» Source records
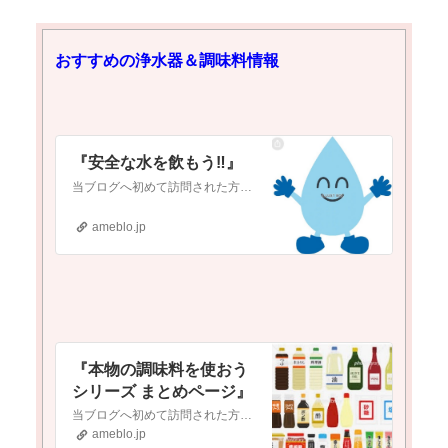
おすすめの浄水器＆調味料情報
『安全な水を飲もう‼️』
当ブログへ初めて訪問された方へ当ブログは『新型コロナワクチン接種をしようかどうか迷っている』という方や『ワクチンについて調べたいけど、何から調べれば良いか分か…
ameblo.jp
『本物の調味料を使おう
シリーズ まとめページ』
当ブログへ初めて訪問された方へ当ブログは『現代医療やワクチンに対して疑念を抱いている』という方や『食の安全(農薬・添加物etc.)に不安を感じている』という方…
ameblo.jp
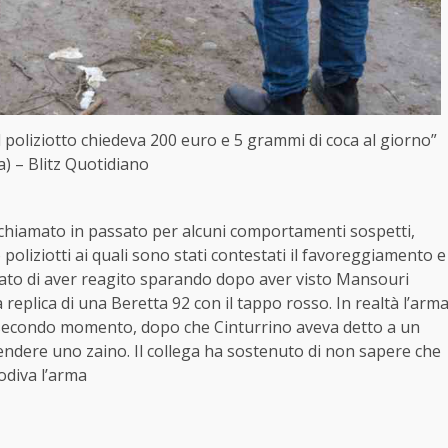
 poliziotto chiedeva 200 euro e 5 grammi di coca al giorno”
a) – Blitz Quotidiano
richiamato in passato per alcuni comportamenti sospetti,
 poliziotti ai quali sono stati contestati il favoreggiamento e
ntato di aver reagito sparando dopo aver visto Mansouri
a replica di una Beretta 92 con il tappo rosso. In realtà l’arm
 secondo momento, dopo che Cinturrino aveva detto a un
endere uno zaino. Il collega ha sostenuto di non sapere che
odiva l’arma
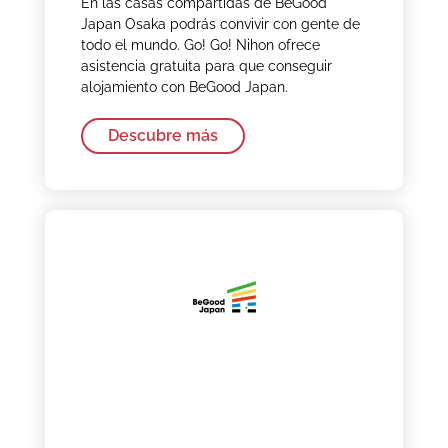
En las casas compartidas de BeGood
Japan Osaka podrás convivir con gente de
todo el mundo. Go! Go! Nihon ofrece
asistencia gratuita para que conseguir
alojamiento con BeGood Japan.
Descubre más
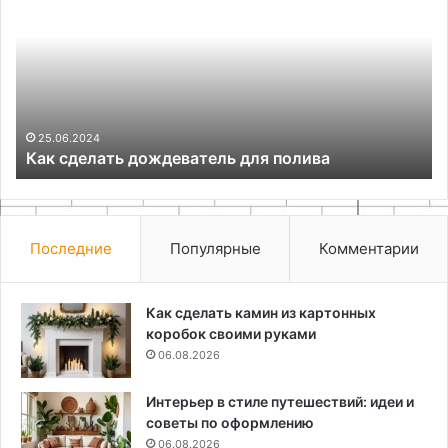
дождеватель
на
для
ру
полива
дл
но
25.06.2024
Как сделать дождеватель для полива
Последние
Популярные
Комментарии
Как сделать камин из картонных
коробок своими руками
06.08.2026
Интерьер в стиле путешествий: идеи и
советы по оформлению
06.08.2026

» Exercise description
In your reply, please print exactly the lines from the one with "Japan Osaka podrás convivir con gente de" through the final line of the listing above, both included, and no pictures.

» Exercise solution
Japan Osaka podrás convivir con gente de
todo el mundo. Go! Go! Nihon ofrece
asistencia gratuita para que conseguir
alojamiento con BeGood Japan.
Descubre más
дождеватель
на
для
ру
полива
дл
но
25.06.2024
Как сделать дождеватель для полива
Последние
Популярные
Комментарии
Как сделать камин из картонных
коробок своими руками
06.08.2026
Интерьер в стиле путешествий: идеи и
советы по оформлению
06.08.2026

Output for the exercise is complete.